Note: Relationship between FunctionService and GenericFunctionService

In fact, GenericFunctionService ultimately initiates requests through FunctionService, but it automatically obtains model metadata and function definitions through ModelCache and FunctionCache before initiating requests.

For more content about metadata, refer to: Metadata Service
For more content about HTTP requests, refer to: HttpClient Service

VI. Usage of HttpClient Interceptors

In HttpClient, we provide two types of interceptors: NetworkMiddlewareHandler and NetworkInterceptor.

• NetworkMiddlewareHandler: Encapsulated based on Apollo-Link Middleware interceptor, which can process parameters before the request and results after the response.
• NetworkInterceptor: Encapsulated based on NetworkMiddlewareHandler, which only processes results after the response.

Note

For more content about Apollo-Link Middleware, refer to the official documentation: Middleware

(I) Creating a CustomNetworkMiddlewareHandler Interceptor

Let's first look at the type declaration of NetworkMiddlewareHandler:

/**
 * Network request middleware handler (encapsulated based on native apollo)
 */
export type NetworkMiddlewareHandler = (operation: Operation, forward: NextLink) => Promise<any> | any;

Next, let's create a CustomNetworkMiddlewareHandler to see how it appends parameters to the request header of all requests:

export const CustomNetworkMiddlewareHandler: NetworkMiddlewareHandler = (operation, forward) => {
  operation.setContext(({ headers = {} }) => {
    return {
      headers: {
        ...headers,
        arg1: 'a',
        arg2: 'b'
      }
    };
  });
  return forward(operation).subscribe({});
};

(II) Enabling the CustomNetworkMiddlewareHandler Interceptor

Let's specify the http.middleware parameter in VueOioProvider to enable the interceptor:

VueOioProvider({
  http: {
    middleware: [CustomNetworkMiddlewareHandler]
  }
});

(III) Creating a CustomNetworkInterceptor Interceptor

Let's first look at the type declaration of NetworkInterceptor:

/**
 * <h3>Network Request Interceptor</h3>
 * <ul>
 *   <li>Interceptors will be executed in the order of registration</li>
 *   <li>When any interceptor returns false, the interceptor execution will be interrupted</li>
 *   <li>Built-in interceptors always execute before custom interceptors</li>
 * </ul>
 *
 */
export interface NetworkInterceptor {
  /**
   * Success interception
   * @param response Response result
   */
  success?(response: IResponseResult): ReturnPromise<boolean>;

  /**
   * Error interception
   * @param response Response result
   */
  error?(response: IResponseErrorResult): ReturnPromise<boolean>;
}

Through the type declaration of the interceptor, we can find that there are separate processing methods for successful and exceptional requests.
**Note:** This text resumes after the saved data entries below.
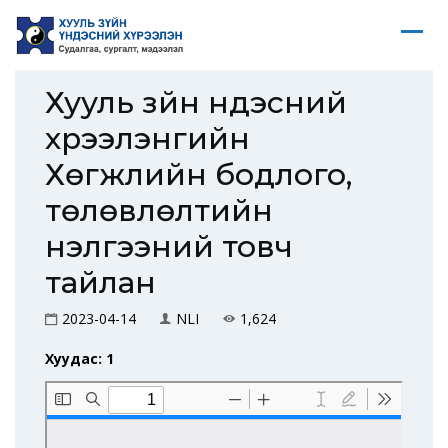
Хууль зүйн үндэсний
хүрээлэнгийн
Хөгжлийн бодлого,
төлөвлөлтийн
үнэлгээний товч
тайлан
2023-04-14
NLI
1,624
Хуудас: 1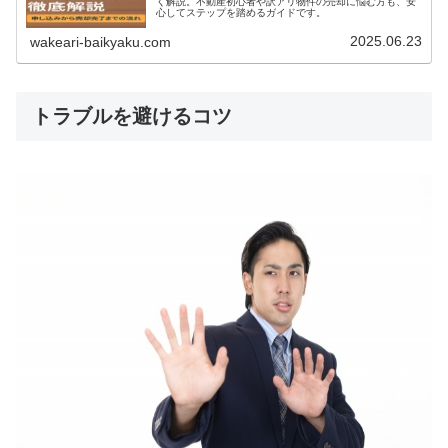
く解説。不動産初心者や訳アリ物件の売却に悩む方も、安
心してステップを踏めるガイドです。
2025.06.23
wakeari-baikyaku.com
トラブルを避けるコツ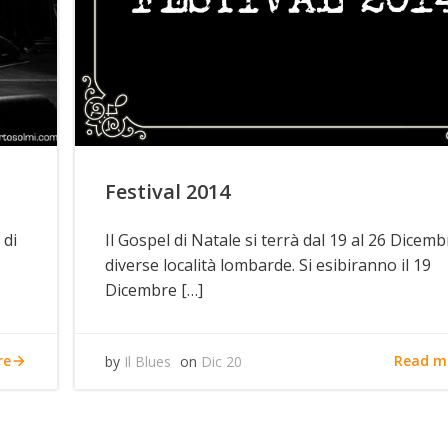
Festival 2014
 di
Il Gospel di Natale si terrà dal 19 al 26 Dicemb
diverse località lombarde. Si esibiranno il 19
Dicembre […]
re
Read m
by
Il Blues
on
Dic 20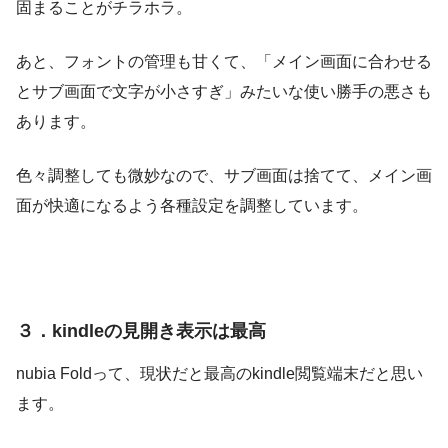
固まることがチラホラ。
あと、フォントの管理も甘くて、「メイン画面に合わせる
とサブ画面で文字が小さすぎ」みたいな使い勝手の悪さも
あります。
色々調整しても微妙なので、サブ画面は捨てて、メイン画
面が快適になるよう各種設定を調整しています。
３．kindleの見開き表示は最高
nubia Foldって、現状だと最高のkindle閲覧端末だと思い
ます。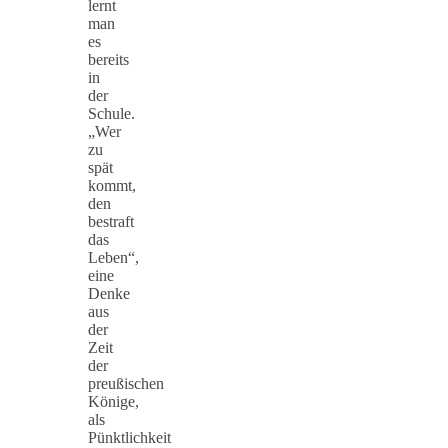
lernt
man
es
bereits
in
der
Schule.
„Wer
zu
spät
kommt,
den
bestraft
das
Leben“,
eine
Denke
aus
der
Zeit
der
preußischen
Könige,
als
Pünktlichkeit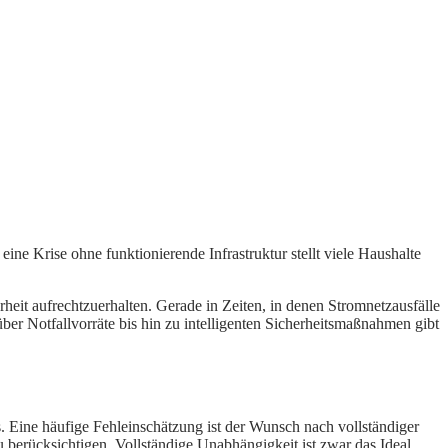
ne Krise ohne funktionierende Infrastruktur stellt viele Haushalte
it aufrechtzuerhalten. Gerade in Zeiten, in denen Stromnetzausfälle
r Notfallvorräte bis hin zu intelligenten Sicherheitsmaßnahmen gibt
s. Eine häufige Fehleinschätzung ist der Wunsch nach vollständiger
berücksichtigen. Vollständige Unabhängigkeit ist zwar das Ideal,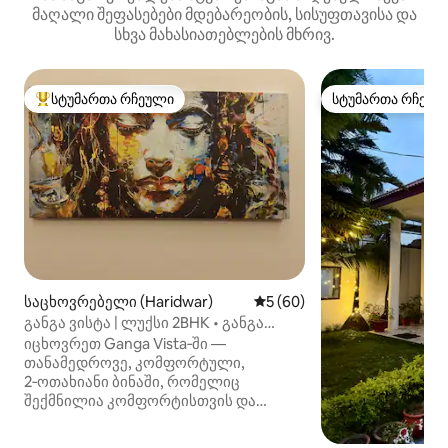
მაღალი შეფასებები მდებარეობის, სისუფთავისა და
სხვა მახასიათებლების მხრივ.
სტუმართა რჩეული
სტუმართა რჩეულ
სტუმართა რჩეული მოწინავე ვარიანტი
სტუმართა რჩეულ
საცხოვრებელი (Haridwar)
საშუალო შეფასებაა 5‑დან 
5 (60)
განგა ვისტა | ლუქსი 2BHK • განგა
ღატამდე ფეხით სავალი მანძილი
იცხოვრეთ Ganga Vista‑ში —
თანამედროვე, კომფორტული,
2‑ოთახიანი ბინაში, რომელიც
შექმნილია კომფორტისთვის და
პირადი სივრცისთვის და რომელიც
შესანიშნავ ადგილზე მდებარეობს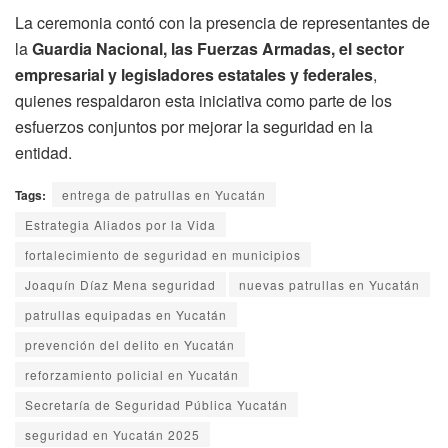
La ceremonia contó con la presencia de representantes de
la
Guardia Nacional, las Fuerzas Armadas, el sector
empresarial y legisladores estatales y federales
,
quienes respaldaron esta iniciativa como parte de los
esfuerzos conjuntos por mejorar la seguridad en la
entidad.
Tags:
entrega de patrullas en Yucatán
Estrategia Aliados por la Vida
fortalecimiento de seguridad en municipios
Joaquín Díaz Mena seguridad
nuevas patrullas en Yucatán
patrullas equipadas en Yucatán
prevención del delito en Yucatán
reforzamiento policial en Yucatán
Secretaría de Seguridad Pública Yucatán
seguridad en Yucatán 2025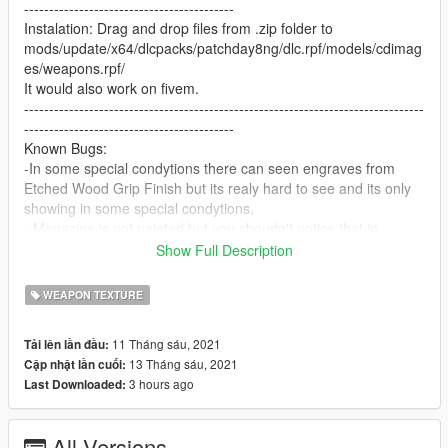
------------------------------------------
Instalation: Drag and drop files from .zip folder to
mods/update/x64/dlcpacks/patchday8ng/dlc.rpf/models/cdimag
es/weapons.rpf/
It would also work on fivem.
--------------------------------------------------------------------------------
------------------------------------------
Known Bugs:
-In some special condytions there can seen engraves from
Etched Wood Grip Finish but its realy hard to see and its only
showing in some special condytions.
- Magazine is not painted but you shoudn't notice that in
normal gameplay.
Show Full Description
(Bugs would be fixed soon or are already fixed in version 2.0)
WEAPON TEXTURE
11 Tháng sáu, 2021
Tải lên lần đầu:
13 Tháng sáu, 2021
Cập nhật lần cuối:
3 hours ago
Last Downloaded:
All Versions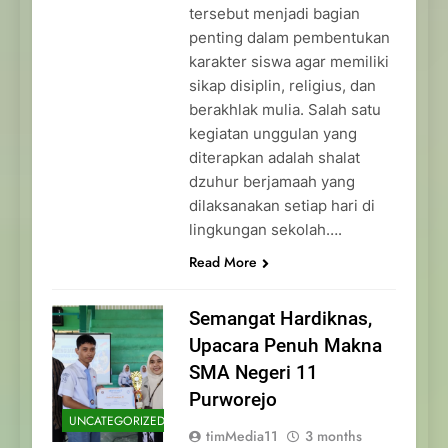
tersebut menjadi bagian
penting dalam pembentukan
karakter siswa agar memiliki
sikap disiplin, religius, dan
berakhlak mulia. Salah satu
kegiatan unggulan yang
diterapkan adalah shalat
dzuhur berjamaah yang
dilaksanakan setiap hari di
lingkungan sekolah….
Read More
Semangat Hardiknas,
Upacara Penuh Makna
SMA Negeri 11
Purworejo
UNCATEGORIZED
timMedia11
3 months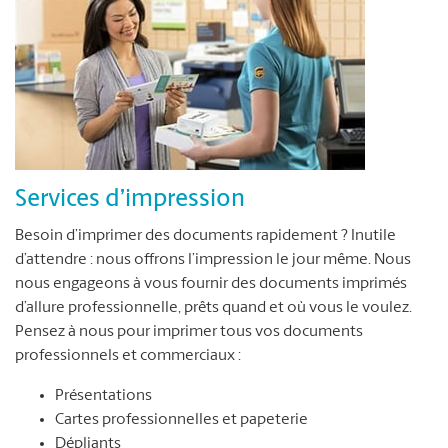
Services d’impression
Besoin d’imprimer des documents rapidement ? Inutile
d’attendre : nous offrons l’impression le jour même. Nous
nous engageons à vous fournir des documents imprimés
d’allure professionnelle, prêts quand et où vous le voulez.
Pensez à nous pour imprimer tous vos documents
professionnels et commerciaux :
Présentations
Cartes professionnelles et papeterie
Dépliants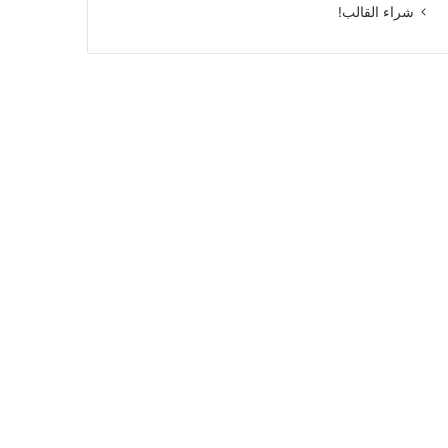
شراء القالب!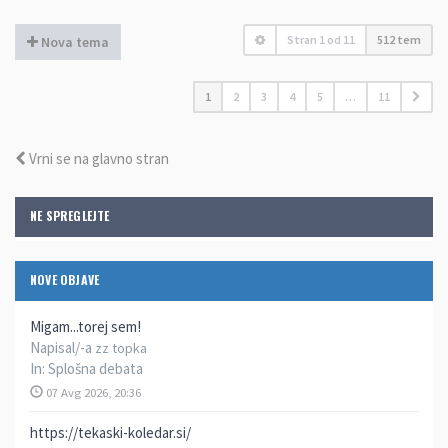
Stran
1
od
11
512 tem
Nova tema
1
2
3
4
5
…
11
Vrni se na glavno stran
NE SPREGLEJTE
NOVE OBJAVE
Migam...torej sem!
Napisal/-a
zz topka
In:
Splošna debata
07 Avg 2026, 20:36
https://tekaski-koledar.si/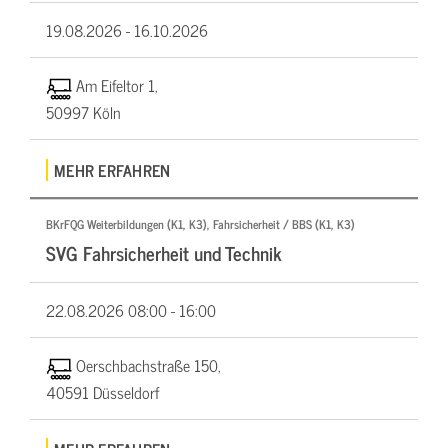
19.08.2026 -
16.10.2026
Am Eifeltor 1,
50997 Köln
MEHR ERFAHREN
BKrFQG Weiterbildungen (K1, K3), Fahrsicherheit / BBS (K1, K3)
SVG Fahrsicherheit und Technik
22.08.2026
08:00 - 16:00
Oerschbachstraße 150,
40591 Düsseldorf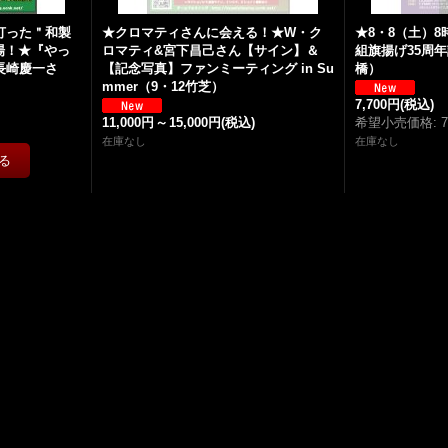
打った＂和製
★クロマティさんに会える！★W・ク
★8・8（土）
場！★『やっ
ロマティ&宮下昌己さん【サイン】＆
組旗揚げ35周年
長崎慶一さ
【記念写真】ファンミーティング in Su
橋）
mmer（9・12竹芝）
7,700円
(税込)
11,000円
～
15,000円
(税込)
希望小売価格
:
在庫なし
在庫なし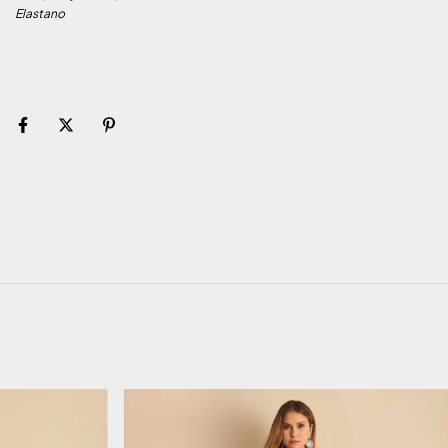
Elastano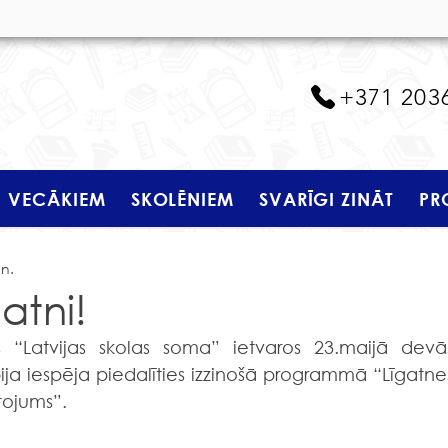
+371 203
VECĀKIEM
SKOLĒNIEM
SVARĪGI ZINĀT
PR
ūn.
gatni!
 “Latvijas skolas soma” ietvaros 23.maijā devās
bija iespēja piedalīties izzinošā programmā “Līgatnes
tojums”.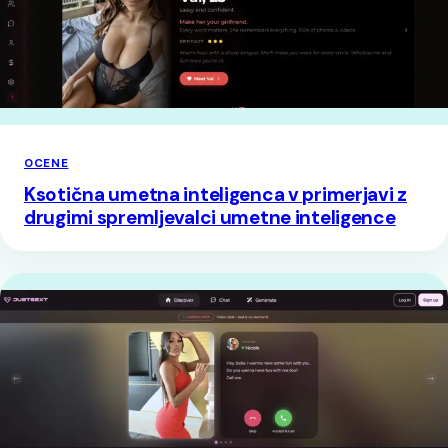
OCENE
Ksotična umetna inteligenca v primerjavi z
drugimi spremljevalci umetne inteligence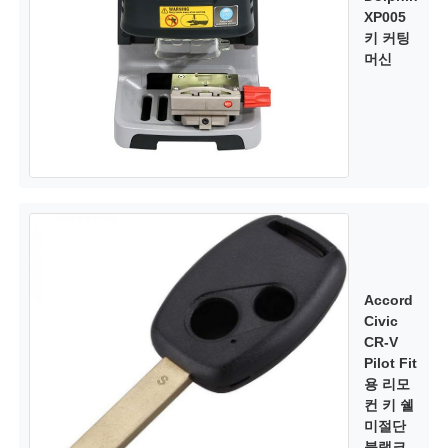
XP005
키 커팅
머신
Accord
Civic
CR-V
Pilot Fit
용 리모
컨 키 쉘
미절단
블랭크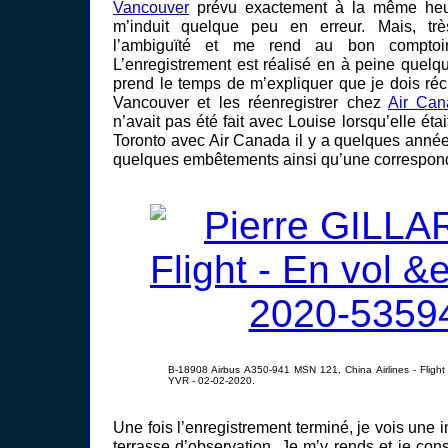
Vancouver
prévu exactement à la même heu
m’induit quelque peu en erreur. Mais, trè
l’ambiguïté et me rend au bon comptoir
L’enregistrement est réalisé en à peine quelq
prend le temps de m’expliquer que je dois r
Vancouver et les réenregistrer chez
Air Can
n’avait pas été fait avec Louise lorsqu’elle ét
Toronto avec Air Canada il y a quelques années
quelques embêtements ainsi qu’une correspo
B-18908 Airbus A350-941 MSN 121, China Airlines - Flig
YVR - 02-02-2020.
Une fois l’enregistrement terminé, je vois une 
terrasse d’observation. Je m’y rends et je con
Let's create a CustomNetworkInterceptor to see how to define it, as shown below:

export class CustomNetworkInterceptor implements NetworkInterceptor {
  public success(response: IResponseResult) {
    return true;
  }

  public error(response: IResponseResult) {
    return true;
  }
}

Note

When the return value is true, it means to continue executing other interceptors. When the return value is false, it means to interrupt the execution of other interceptors.

For more content about interceptors, refer to: HttpClient Service

(IV) Enabling the CustomNetworkInterceptor Interceptor

Let's specify the http.interceptor parameter in VueOioProvider to enable the interceptor. As sample content, we will use the afterInterceptors parameter without considering other parameters for now:

VueOioProvider({
  http: {
    interceptor: {
      afterInterceptors: [new CustomNetworkInterceptor()]
    }
  }
});

Note

For more content about http.interceptor, refer to: Framework Overview

(V) Usage Scenarios

Generally, we use interceptors to append a part of logic before the request or after the response to meet our needs. Common usage scenarios include:

• Processing error codes, redirection, cache loading, etc., through the NetworkInterceptor interceptor.
• Processing request encryption and response decryption through the NetworkMiddlewareHandler interceptor to ensure data security.
• Uniformly appending request header parameters through the NetworkMiddlewareHandler interceptor.